*** EXCERPT ***

Athletes need a plan B because there is life after their sport and there is life after possible injury so with that said, Tylar Wiltz wants to get into the medical field as a nurse or a pharmacist.
On the football field, Tylar Wiltz is one of a kind. He is fast sideline to sideline, a great tackler and a leader with control of the defense. When he talks, all of his teammates listen to him.
“My speed because I just like to run sideline to sideline and have a good time hitting people. It makes things a lot easier,” he said about what the best part of his game is.
If there’s one thing he believes he needs to work on, it’s his mental toughness after a bad play. He keeps his head down and feels it’s his biggest problem.
He played middle linebacker for Breaux Bridge in his last season but was an outside linebacker his first two years. He’s being recruited as a safety at about 5’11-six feet, 186 pounds. In 2016, he recorded 87 tackles (50 solo), six tackles for loss, two pass breakups, one sack and one blocked kick. The Tigers went 5-7 (4-1 Division).
Breaux Bridge Tigers head coach Terry Martin in his first year back as coach after an 11-year stint with Breaux Bridge (1993-2004), said that he was aware of Wiltz talent when he was the head coach at Cecilia High School in Cecilia, Louisiana, a few years ago.
“He’s a really good football player and I know it’s kind of a cliché to say this but he’s a much better person. Great student, he’s going to work his butt off and probably overdoes it. Last year, late in track season going into spring, I want to say he missed the first week of spring football because he pulled his hip flexor,” Martin said. “It was just nonstop, went to football, basketball and to track in between all of those things, beside the regular workouts we were doing, he was doing a lot of stuff on the side.”

*** End of EXCERPT ***

### [WORK INSTRUCTION 1]
Can you copy the passage of the Tylar Wiltz article that starts at the words "Athletes need a" and ends after "his biggest problem."?
### [WORK INSTRUCTION 2]
What comes next in the Tylar Wiltz article? Continue it from the end of its last sentence.

*** DATA UNDER STUDY ***

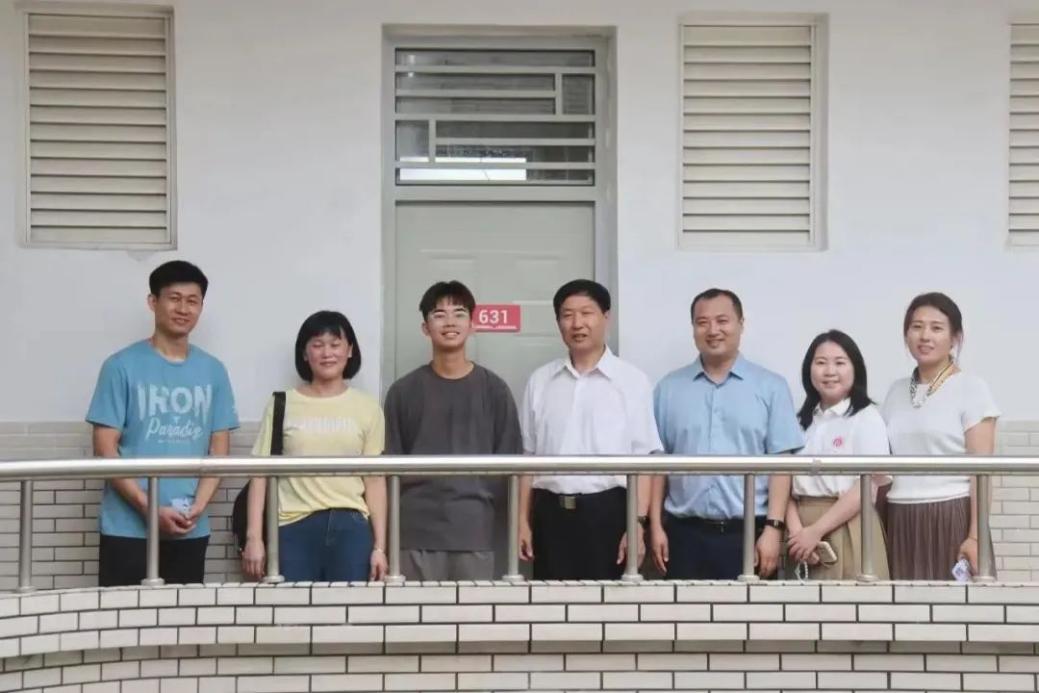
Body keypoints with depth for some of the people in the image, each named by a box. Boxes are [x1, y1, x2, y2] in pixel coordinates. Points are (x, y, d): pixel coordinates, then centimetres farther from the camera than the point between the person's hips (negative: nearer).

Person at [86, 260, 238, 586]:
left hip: (191, 531, 3)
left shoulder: (213, 371, 8)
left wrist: (197, 506, -8)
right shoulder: (122, 366, -3)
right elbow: (105, 449, -6)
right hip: (127, 529, -3)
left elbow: (219, 450, 8)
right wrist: (150, 510, -13)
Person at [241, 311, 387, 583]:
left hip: (351, 527, 1)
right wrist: (254, 537, -3)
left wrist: (379, 546, 2)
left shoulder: (367, 407, 9)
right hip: (294, 528, -1)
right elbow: (261, 473, 5)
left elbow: (375, 480, 7)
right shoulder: (282, 405, 6)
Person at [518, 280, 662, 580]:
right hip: (551, 513, 3)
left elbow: (643, 460, -3)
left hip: (608, 510, -2)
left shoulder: (632, 381, -1)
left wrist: (637, 524, -10)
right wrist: (523, 520, 6)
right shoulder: (540, 381, 9)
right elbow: (528, 456, 11)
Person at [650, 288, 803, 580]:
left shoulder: (771, 387, 3)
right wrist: (656, 526, 2)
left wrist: (774, 528, -8)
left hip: (748, 533, -1)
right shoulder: (669, 388, 8)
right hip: (685, 533, 2)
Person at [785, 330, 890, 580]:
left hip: (846, 530, -4)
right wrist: (795, 529, -11)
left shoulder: (866, 418, -2)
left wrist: (816, 531, -14)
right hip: (802, 533, 4)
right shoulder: (802, 420, 13)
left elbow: (867, 486, -10)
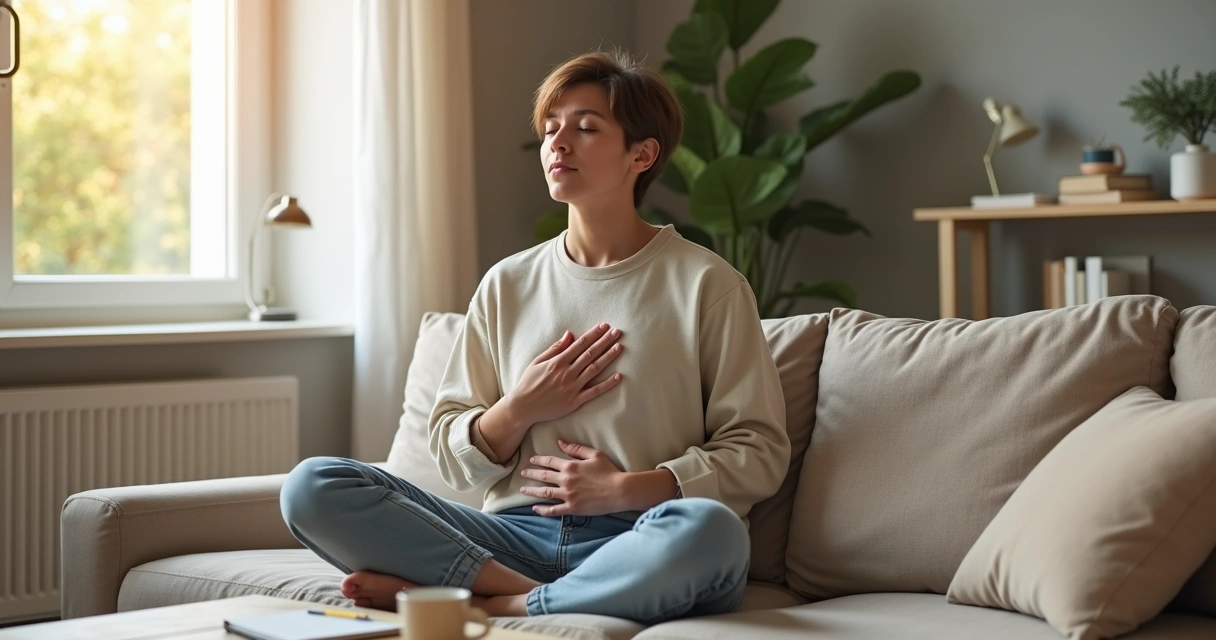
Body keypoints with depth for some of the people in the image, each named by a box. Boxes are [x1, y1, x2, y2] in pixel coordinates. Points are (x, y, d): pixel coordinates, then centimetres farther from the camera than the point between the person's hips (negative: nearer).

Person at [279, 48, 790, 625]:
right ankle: (534, 597, -22)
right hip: (516, 532, 3)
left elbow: (758, 453, 1)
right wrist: (519, 409, -3)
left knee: (709, 529, -40)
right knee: (310, 486, -15)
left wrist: (627, 489, -11)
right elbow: (454, 460, 17)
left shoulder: (704, 283, 4)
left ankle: (482, 606, -22)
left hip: (633, 547, -3)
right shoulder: (507, 285, 15)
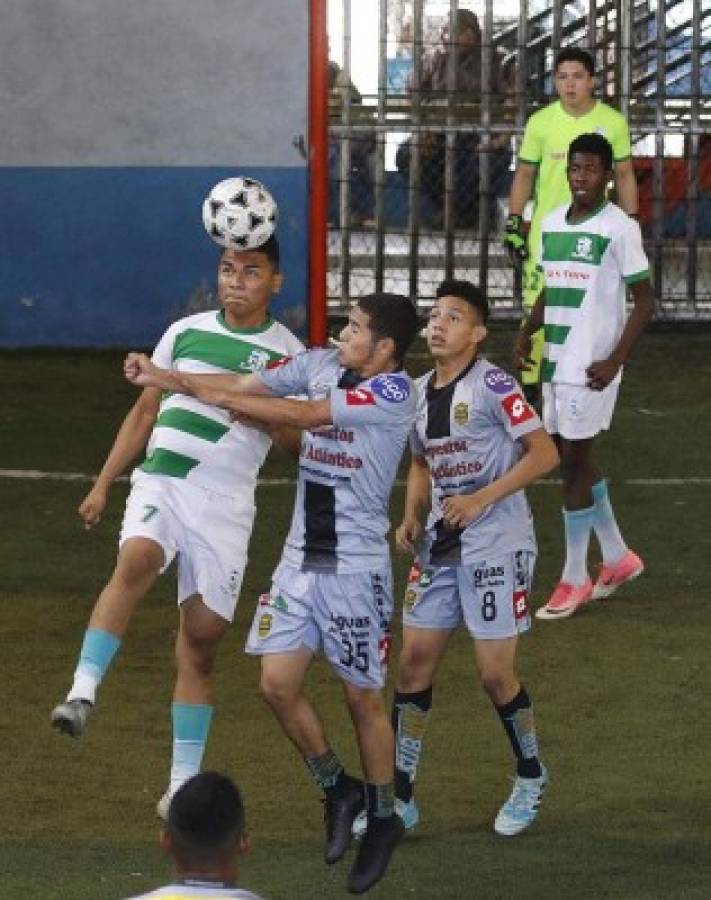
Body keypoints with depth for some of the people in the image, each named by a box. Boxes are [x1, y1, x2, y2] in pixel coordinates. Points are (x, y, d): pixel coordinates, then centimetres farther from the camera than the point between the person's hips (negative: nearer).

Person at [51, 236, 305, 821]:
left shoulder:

*** End of DATA UNDER STUDY ***

### [ANSWER 1]
Athletes need a plan B because there is life after their sport and there is life after possible injury so with that said, Tylar Wiltz wants to get into the medical field as a nurse or a pharmacist.
On the football field, Tylar Wiltz is one of a kind. He is fast sideline to sideline, a great tackler and a leader with control of the defense. When he talks, all of his teammates listen to him.
“My speed because I just like to run sideline to sideline and have a good time hitting people. It makes things a lot easier,” he said about what the best part of his game is.
If there’s one thing he believes he needs to work on, it’s his mental toughness after a bad play. He keeps his head down and feels it’s his biggest problem.

### [ANSWER 2]
When Martin got back into the fold at Breaux Bridge, he was told by more than one coach that Tyler Wiltz was the guy he needed to look to for leadership and he didn’t disappoint Martin during his transition on that front.
He is unranked by the major recruiting services (247Sports, Scout, Rivals) but he does have offers from Southern Arkansas, Arkansas-Monticello, Northern Colorado and Kentucky Christian University. He also has received interest from Nicholls State, University of Louisiana at Lafayette, McNeese State and more.
“People say you’re supposed to enjoy your recruiting process but mine was kind of stressful, I had my ups and downs. I don’t want to say my talent but just my performance, I feel that if I would’ve started the recruiting process a little bit earlier, my options would’ve been greater but I’m really satisfied with what God has provided me with.”
Wiltz said he will be looking at how much attention he gets from coaches when deciding to commit and sign to a school. He wants to know that colleges have a plan to make him better as a football player but more importantly as a person.
“…Also, when you care more about academics and you’re not saying winning a football game [is more important]. You feel that everyone should have an education, that really sells me too because there is life after football,” Wiltz said.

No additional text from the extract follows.